Pocos entendían lo que estaba pasando; muy pocos, se dieron cuenta de que el bárcida había cerrado, una vez más su trampa, la más letal que hubiera creado nunca su asesino ingenio militar. Solo el miedo, fiel hija de su madre –la incertidumbre humana–, parecía saber qué estaba sucediendo. Ese miedo que se leía en los ojos desorbitados de chicos que, disfrazados de soldados, querían, simplemente, entender. Las miradas de unos cuantos comprendieron, al fin, cuando la caballería de Aníbal cayó sobre sus espaldas desde retaguardia, cerrando el abrazo de garrote que atenazaba al mayor ejército jamás reunido por Roma. Una vez más, los jinetes de la ciudad del Tíber y sus aliados itálicos habían cedido ante sus superiores adversarios, dejando inerme a la infantería pesada.
En vanguardia hacía tiempo que los legionarios no recibían ya relevo. No había espacio para ejecutar tan eficiente maniobra y, para colmo, incansables, hispanos y celtas contraatacaron con renovado y cruel entusiasmo. En los flancos, las picas púnicas cosechaban las vidas de quienes aún tratan de infiltrarse entre ellas para alcanzar las manos que las sostenían. Muchos trataban huir pero, atrapados entre la masa de sus compañeros, en idéntico estado de pánico desbocado, no podían hacer el más mínimo movimiento. Tan comprimidos estaban que sus escudos no caían al suelo, a pesar de que no pocos los habían soltado. Solo les quedaba gritar, bamboleándose de un modo siniestro sobre una nueva alfombra de orina y heces que no tardaría en conocer la sangre.

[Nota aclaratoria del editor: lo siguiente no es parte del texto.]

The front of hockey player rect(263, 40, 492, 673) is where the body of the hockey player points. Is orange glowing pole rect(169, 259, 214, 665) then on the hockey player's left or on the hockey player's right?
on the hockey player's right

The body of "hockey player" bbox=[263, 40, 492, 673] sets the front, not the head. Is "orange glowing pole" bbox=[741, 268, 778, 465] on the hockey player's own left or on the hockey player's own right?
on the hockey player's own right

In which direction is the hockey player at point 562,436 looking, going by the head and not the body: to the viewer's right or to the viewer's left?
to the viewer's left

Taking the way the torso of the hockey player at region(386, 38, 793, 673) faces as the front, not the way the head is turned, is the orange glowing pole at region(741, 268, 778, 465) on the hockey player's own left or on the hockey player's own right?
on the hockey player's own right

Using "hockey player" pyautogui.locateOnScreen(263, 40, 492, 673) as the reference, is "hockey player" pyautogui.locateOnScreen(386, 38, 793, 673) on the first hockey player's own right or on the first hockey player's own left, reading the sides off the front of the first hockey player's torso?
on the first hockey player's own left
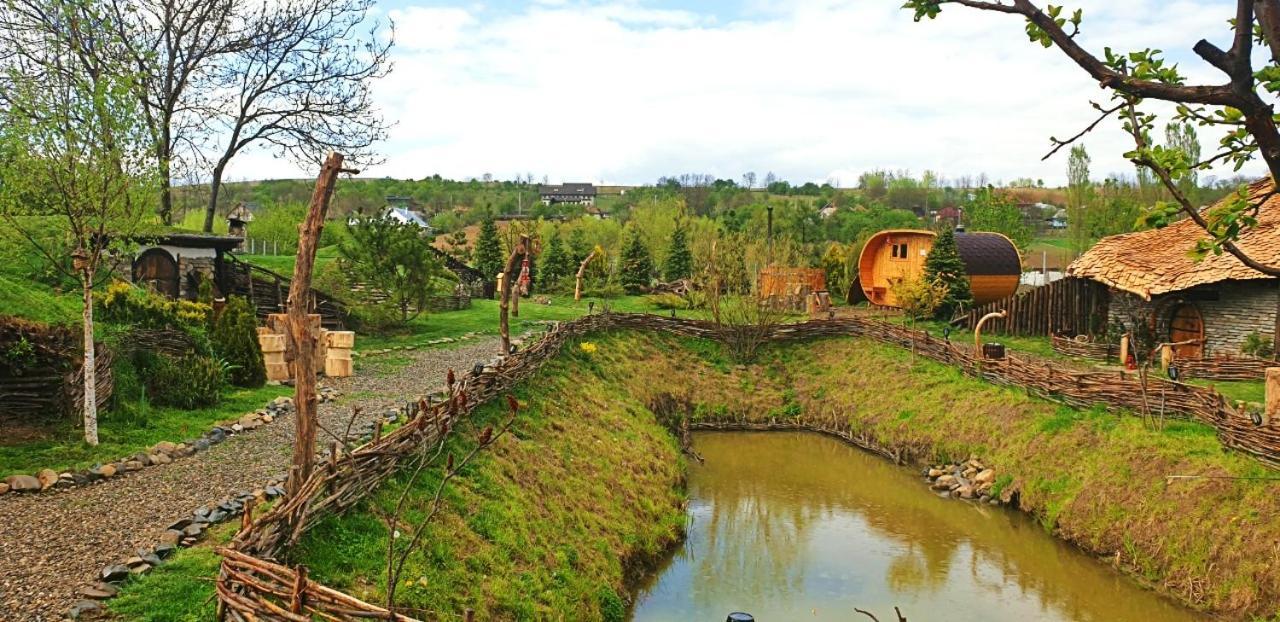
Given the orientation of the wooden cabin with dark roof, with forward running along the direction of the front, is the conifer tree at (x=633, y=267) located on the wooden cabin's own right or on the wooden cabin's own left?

Al final, la presión, la mera lucha por la supervivencia y el agotamiento de las fuerzas cartaginesas permitió escapar, espantados, a varios millares de romanos, desde soldados rasos hasta tribunos y otros mandos. Otros tantos fueron cautivos. En el recuerdo de Roma permanecería ya, sin embargo, imborrable, la memoria de una tragedia, de una jornada de horror, pavoroso y sangriento ornato del genio de Aníbal, que otros comandantes tratarían –y siguen tratando– de replicar con dispar fortuna, fieles marionetas del tan humano afán por el fratricidio.